What this exercise asks:
A. Transcribe the jam-making essay from "An exclusive post" up to and including "thing still works.".
B. List every line of the jam-making essay that is enclosed in asterisks, giving each without the asterisks.

Excerpted passage:
########################################

(Doing) Down with the Patriarchy by Sarah Bessey

I could relate to this article (even though I don't make jam). Sarah Bessey is a fave.

(Doing) Down with the Patriarchy:

An exclusive post for Field Notes subscribers by Sarah Bessey

*pulls out Ye Olde Ranting Soapbox*

*blows off the dust and coughs dramatically*

*tap, tap*

Let's see if this thing still works.

This past week, I made jam.

Full disclosure: I am not in the habit of making jam but my husband, Brian, is an avid gardener so we are swimming in raspberries at the moment. And I cannot - in a neighbourhood of Mennonites and lapsed Mennonites - be perceived as wasteful so jam-making it is.

When I was growing up, we used to call canning or preserving "doing down" - I've since learned that other regions say "putting up" and that juxtaposition made my day. My mother and I used to joke that there are two types of women: the women who "do down" and the women who don't. We have always been the latter.

My granny on my dad's side was a Saskatchewan farm girl. She moved to the city after the war and set up an urban homestead in their backyard that would make precious food bloggers kale-green with jealousy. She often did down with the veggies and berries left over from a summer of grandchildren snitching from the garden.

I am nearly forty and I have yet to enjoy eating anything as much as I enjoyed eating a carrot pulled out of the dirt and washed with the garden hose or a warm strawberry plucked from underneath a leaf in her garden when I was a child.

########################################

Available data:
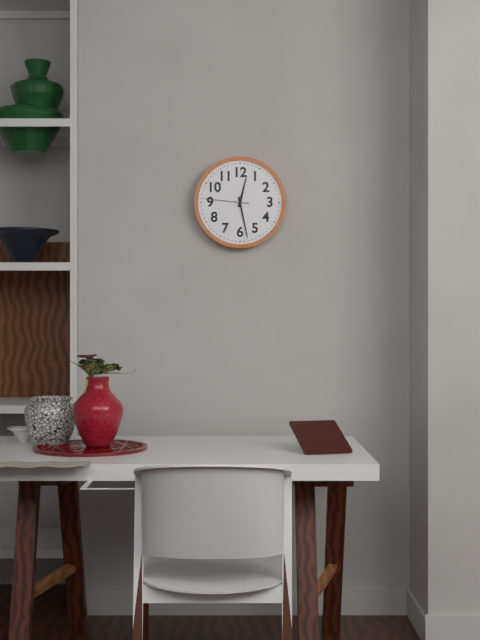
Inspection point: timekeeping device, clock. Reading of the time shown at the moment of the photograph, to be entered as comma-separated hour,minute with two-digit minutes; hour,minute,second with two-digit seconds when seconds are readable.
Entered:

########################################

Answers given:
A.
An exclusive post for Field Notes subscribers by Sarah Bessey

*pulls out Ye Olde Ranting Soapbox*

*blows off the dust and coughs dramatically*

*tap, tap*

Let's see if this thing still works.

B.
pulls out Ye Olde Ranting Soapbox
blows off the dust and coughs dramatically
tap, tap